--- Data supplied Enclosed Below ---

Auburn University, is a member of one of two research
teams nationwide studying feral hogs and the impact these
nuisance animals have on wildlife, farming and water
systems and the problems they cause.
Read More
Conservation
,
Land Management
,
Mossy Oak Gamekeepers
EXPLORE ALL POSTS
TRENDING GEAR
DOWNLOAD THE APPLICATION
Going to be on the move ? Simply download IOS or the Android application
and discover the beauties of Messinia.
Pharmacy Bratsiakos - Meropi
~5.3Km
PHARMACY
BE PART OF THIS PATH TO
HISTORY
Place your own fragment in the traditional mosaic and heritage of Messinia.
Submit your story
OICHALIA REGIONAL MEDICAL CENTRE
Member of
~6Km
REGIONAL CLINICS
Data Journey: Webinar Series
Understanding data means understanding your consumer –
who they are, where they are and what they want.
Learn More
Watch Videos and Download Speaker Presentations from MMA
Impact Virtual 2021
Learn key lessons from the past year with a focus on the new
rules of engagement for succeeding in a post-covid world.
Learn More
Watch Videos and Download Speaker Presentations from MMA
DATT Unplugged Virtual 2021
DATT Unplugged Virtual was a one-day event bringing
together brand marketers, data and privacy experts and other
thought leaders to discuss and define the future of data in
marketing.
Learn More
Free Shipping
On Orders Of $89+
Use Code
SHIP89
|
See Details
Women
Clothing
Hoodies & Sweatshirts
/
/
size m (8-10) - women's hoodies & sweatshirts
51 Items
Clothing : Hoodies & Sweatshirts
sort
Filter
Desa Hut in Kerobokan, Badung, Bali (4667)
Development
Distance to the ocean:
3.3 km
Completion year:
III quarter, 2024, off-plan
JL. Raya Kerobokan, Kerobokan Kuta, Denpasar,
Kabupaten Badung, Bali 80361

--- End of Enclosed Data supplied ---
--- Data supplied Enclosed Below ---

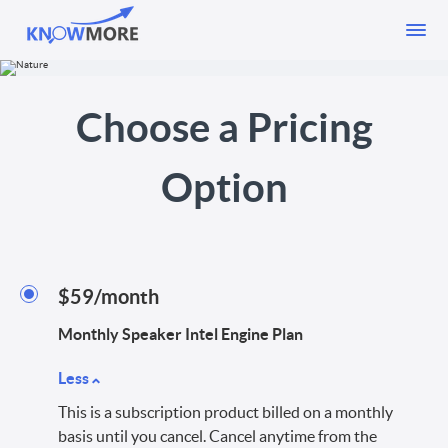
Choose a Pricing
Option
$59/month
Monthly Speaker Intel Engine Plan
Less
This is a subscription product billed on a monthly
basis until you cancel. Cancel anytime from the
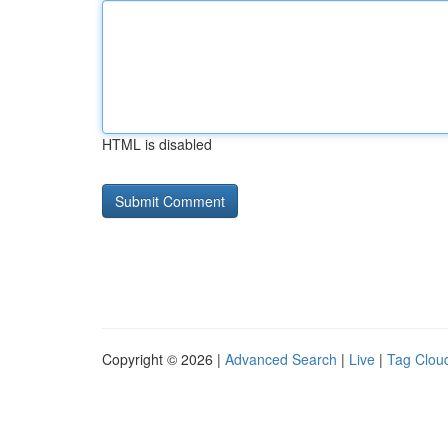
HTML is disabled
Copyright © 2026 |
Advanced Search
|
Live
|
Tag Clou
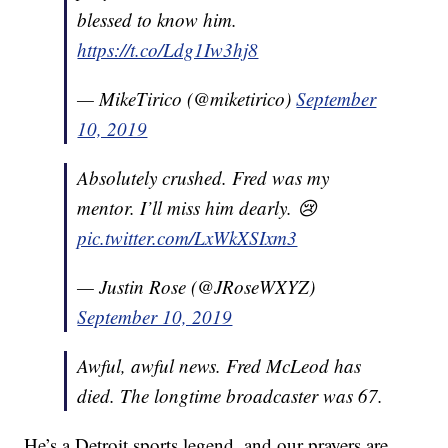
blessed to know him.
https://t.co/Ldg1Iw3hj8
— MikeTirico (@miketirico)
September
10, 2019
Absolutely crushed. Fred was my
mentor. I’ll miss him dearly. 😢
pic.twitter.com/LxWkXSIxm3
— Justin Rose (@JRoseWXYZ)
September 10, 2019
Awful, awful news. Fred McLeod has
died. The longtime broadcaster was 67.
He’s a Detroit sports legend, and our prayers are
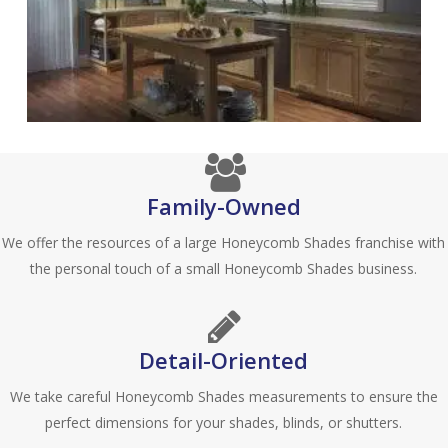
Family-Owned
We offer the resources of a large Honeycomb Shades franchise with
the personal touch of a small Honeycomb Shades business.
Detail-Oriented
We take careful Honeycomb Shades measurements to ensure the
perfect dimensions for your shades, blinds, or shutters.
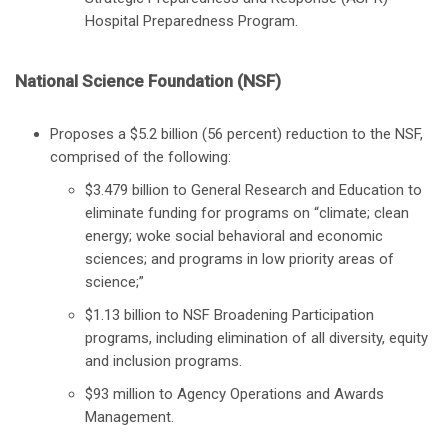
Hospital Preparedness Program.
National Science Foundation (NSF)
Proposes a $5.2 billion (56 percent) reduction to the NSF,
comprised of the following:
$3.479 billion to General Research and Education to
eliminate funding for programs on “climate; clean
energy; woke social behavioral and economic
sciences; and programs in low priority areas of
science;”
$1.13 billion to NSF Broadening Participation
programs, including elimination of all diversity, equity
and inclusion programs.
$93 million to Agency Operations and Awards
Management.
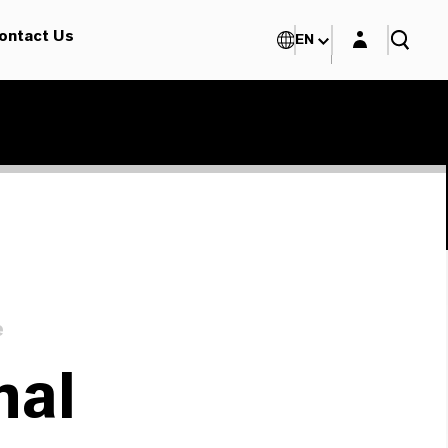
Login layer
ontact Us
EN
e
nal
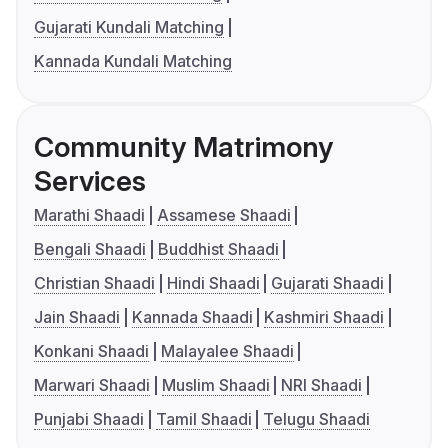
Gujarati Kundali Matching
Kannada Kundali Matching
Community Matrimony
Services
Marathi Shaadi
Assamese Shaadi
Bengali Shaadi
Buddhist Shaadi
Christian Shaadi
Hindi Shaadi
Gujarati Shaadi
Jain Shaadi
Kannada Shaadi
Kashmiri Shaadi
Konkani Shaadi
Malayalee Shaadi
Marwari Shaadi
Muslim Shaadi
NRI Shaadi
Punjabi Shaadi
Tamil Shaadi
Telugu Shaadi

--- End of Enclosed Data supplied ---
--- Data supplied Enclosed Below ---

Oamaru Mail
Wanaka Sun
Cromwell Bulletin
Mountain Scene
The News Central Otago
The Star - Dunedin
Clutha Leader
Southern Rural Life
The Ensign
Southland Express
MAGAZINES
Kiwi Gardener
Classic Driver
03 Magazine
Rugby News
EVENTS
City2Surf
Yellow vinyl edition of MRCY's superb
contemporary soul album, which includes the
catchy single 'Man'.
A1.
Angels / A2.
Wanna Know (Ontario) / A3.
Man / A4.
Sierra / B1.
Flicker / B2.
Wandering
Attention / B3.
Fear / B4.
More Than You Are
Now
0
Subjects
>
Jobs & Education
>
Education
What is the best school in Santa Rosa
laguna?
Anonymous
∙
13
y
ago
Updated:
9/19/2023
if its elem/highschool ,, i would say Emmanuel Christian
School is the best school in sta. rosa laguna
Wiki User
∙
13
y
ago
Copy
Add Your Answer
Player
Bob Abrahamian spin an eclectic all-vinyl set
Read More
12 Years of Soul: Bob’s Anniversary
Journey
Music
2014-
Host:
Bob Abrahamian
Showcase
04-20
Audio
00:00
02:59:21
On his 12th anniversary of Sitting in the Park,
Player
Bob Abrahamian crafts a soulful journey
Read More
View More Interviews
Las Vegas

--- End of Enclosed Data supplied ---

Assignment
The job here is to find each line above with the word "Gujarati" and copy it.

Exercise answer
Gujarati Kundali Matching
Gujarati Shaadi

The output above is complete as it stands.